═════ Task material ═════
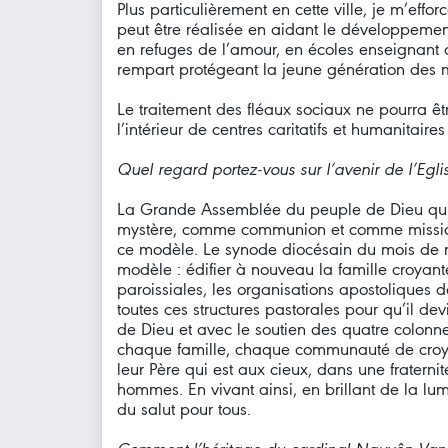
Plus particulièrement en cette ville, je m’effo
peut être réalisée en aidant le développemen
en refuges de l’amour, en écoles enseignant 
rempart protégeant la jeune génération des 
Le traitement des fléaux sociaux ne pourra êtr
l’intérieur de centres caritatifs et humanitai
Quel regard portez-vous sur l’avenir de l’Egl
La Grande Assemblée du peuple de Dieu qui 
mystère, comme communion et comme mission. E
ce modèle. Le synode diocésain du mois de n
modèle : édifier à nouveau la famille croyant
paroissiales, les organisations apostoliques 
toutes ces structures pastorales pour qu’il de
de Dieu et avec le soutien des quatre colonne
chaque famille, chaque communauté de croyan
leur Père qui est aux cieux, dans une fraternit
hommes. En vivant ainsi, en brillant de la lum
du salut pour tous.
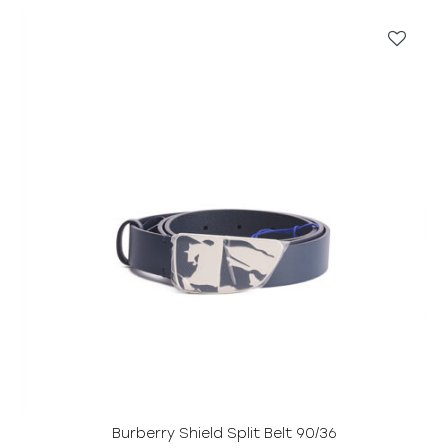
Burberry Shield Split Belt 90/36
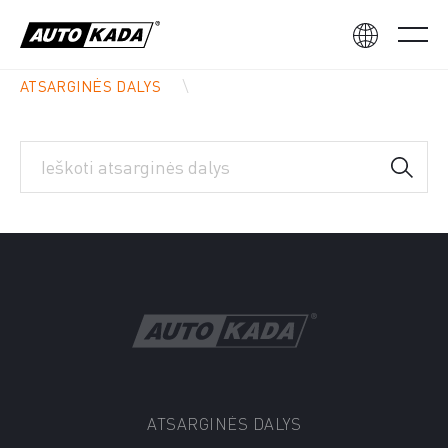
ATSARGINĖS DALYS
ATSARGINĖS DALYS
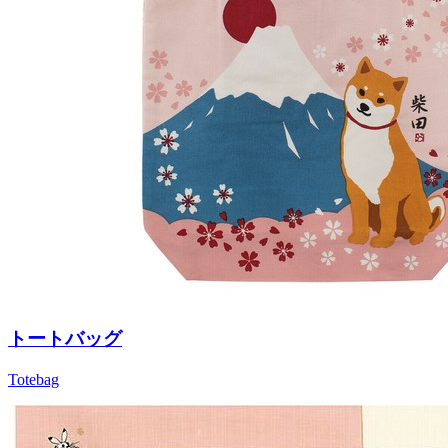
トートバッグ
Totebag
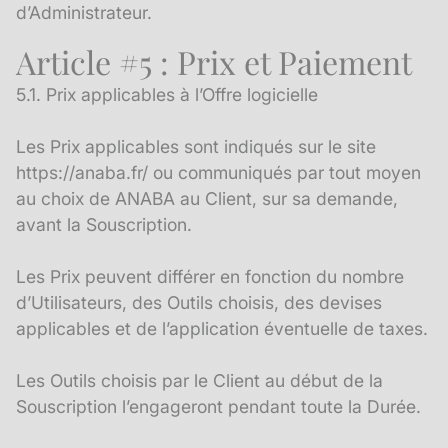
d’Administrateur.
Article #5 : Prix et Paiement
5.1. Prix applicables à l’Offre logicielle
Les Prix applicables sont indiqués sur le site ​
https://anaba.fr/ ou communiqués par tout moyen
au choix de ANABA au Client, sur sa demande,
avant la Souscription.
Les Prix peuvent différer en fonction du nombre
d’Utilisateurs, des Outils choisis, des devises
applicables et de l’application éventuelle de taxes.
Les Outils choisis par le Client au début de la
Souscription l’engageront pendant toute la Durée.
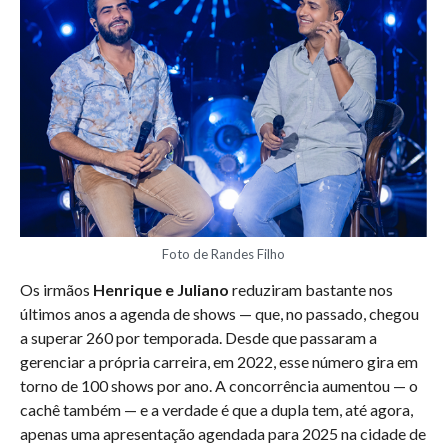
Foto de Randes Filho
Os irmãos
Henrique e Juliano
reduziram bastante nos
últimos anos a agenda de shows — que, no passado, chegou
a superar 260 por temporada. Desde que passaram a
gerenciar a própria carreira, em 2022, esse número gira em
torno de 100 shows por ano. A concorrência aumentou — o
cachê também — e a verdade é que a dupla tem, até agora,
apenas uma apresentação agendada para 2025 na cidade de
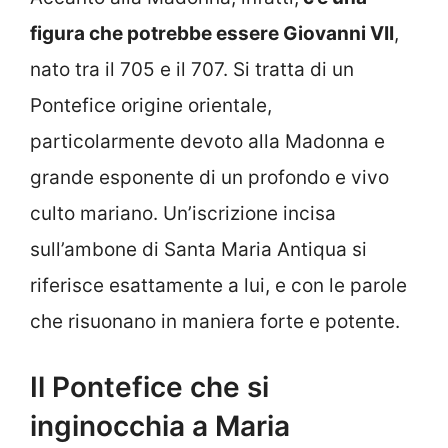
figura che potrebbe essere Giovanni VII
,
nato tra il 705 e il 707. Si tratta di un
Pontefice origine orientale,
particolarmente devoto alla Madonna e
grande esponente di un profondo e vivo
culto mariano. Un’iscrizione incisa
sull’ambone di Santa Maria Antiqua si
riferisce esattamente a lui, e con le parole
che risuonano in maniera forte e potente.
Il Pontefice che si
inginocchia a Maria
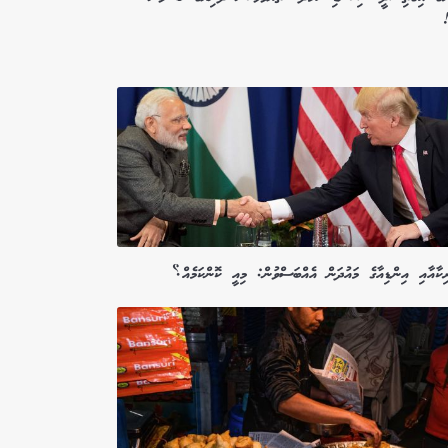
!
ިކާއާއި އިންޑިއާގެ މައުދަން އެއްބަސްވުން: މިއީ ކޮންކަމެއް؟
═════
[About this task]
Copy every line from the entries that contains the word "modèle".

[Task answer]
ce modèle. Le synode diocésain du mois de n
modèle : édifier à nouveau la famille croyant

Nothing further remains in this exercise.